## BEGIN Quoted passage

Asynchronous bandwidth limiting

John Brooks special at dereferenced.net
Tue Jan 13 21:58:49 UTC 2009


First off, thanks for running a node - the network always needs more
bandwidth.

As far as i'm aware, it isn't possible to specify incoming and outgoing
limits separately, and if it were, the outgoing would always be higher. For
the most part, relayed traffic is pretty close to 1:1; for everything that
comes in, there is equal data going out (to the next node in the chain, the
source, or the destination). The one major exception to this is the
directory; requests for the directory are very small, but the results can be
pretty large - but, that just means more outgoing than incoming. There is no
benefit to having more incoming bandwidth than you do outgoing bandwidth.
You can always disable the directory (DirPort 0) if you want to avoid that
little bit of outgoing traffic, but usually it isn't too significant.

Hope that helps.

 - John Brooks


On Tue, Jan 13, 2009 at 2:48 PM, Sebastian Lechte <seb at stian.lechte.net>wrote:

> Hi everyone,
>
>
> I plan to set up a tor node later this week and have been reading
> documentation and different wikis. I have found how I can limit the
> total bandwidth the server will consume.

## END Quoted passage
## BEGIN Dataset excerpts

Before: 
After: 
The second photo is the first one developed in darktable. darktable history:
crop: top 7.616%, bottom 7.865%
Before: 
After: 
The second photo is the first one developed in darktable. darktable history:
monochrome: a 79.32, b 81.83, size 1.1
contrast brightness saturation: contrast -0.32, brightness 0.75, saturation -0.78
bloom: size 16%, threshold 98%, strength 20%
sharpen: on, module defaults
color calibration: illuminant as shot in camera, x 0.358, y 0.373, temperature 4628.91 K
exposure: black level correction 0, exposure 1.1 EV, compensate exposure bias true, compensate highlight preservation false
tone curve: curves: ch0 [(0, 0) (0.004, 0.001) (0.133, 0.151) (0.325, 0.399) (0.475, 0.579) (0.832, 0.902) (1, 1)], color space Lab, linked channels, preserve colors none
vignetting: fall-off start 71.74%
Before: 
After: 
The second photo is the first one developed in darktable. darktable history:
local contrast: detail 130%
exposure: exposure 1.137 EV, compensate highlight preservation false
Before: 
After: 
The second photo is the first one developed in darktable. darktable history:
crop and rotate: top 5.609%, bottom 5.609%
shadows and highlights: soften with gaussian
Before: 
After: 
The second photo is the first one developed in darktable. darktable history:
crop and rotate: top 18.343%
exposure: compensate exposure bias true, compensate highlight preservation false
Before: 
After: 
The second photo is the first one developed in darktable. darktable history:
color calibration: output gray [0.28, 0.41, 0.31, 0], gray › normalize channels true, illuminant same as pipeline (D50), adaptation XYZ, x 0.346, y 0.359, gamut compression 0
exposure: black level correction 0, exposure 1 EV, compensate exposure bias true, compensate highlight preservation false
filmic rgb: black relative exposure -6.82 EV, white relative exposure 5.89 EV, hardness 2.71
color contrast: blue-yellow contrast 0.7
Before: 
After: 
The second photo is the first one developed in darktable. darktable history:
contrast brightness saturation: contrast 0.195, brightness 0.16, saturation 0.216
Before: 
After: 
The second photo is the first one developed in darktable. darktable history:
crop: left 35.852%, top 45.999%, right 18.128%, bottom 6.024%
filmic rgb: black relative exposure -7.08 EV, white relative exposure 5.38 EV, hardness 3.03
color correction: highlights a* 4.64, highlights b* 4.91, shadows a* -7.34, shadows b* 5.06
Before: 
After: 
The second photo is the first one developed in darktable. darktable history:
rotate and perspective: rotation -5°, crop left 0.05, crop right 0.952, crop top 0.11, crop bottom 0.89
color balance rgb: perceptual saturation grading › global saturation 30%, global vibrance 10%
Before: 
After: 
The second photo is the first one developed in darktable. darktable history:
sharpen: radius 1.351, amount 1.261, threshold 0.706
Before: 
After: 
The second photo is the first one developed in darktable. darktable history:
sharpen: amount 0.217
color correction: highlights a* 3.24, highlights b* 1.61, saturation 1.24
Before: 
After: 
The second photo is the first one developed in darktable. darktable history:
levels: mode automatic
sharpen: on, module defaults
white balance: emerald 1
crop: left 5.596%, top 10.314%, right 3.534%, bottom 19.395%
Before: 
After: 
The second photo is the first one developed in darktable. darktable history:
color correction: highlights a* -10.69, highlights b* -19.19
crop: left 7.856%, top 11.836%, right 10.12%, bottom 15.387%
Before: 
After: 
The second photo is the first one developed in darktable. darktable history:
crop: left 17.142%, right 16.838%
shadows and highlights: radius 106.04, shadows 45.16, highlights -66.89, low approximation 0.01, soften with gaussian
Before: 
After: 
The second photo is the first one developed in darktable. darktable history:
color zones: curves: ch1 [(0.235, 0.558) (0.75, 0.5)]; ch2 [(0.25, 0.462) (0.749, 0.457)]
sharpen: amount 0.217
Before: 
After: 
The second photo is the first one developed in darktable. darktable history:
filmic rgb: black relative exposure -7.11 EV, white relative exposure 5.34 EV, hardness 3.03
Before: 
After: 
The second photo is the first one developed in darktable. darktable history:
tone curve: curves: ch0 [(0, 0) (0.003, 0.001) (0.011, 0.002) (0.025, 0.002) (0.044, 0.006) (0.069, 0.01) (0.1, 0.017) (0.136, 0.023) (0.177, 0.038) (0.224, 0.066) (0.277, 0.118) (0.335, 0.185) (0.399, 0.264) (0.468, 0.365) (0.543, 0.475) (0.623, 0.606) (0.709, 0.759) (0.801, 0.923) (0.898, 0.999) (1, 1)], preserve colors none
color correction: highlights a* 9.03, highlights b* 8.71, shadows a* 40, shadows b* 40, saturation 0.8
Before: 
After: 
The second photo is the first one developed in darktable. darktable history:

## END Dataset excerpts

**Brief:** Extract the passage of the bandwidth post between "First off, thanks" and "do outgoing bandwidth.", inclusive. The records have nothing to do with the bandwidth post.

**Result of this exercise:**
First off, thanks for running a node - the network always needs more
bandwidth.

As far as i'm aware, it isn't possible to specify incoming and outgoing
limits separately, and if it were, the outgoing would always be higher. For
the most part, relayed traffic is pretty close to 1:1; for everything that
comes in, there is equal data going out (to the next node in the chain, the
source, or the destination). The one major exception to this is the
directory; requests for the directory are very small, but the results can be
pretty large - but, that just means more outgoing than incoming. There is no
benefit to having more incoming bandwidth than you do outgoing bandwidth.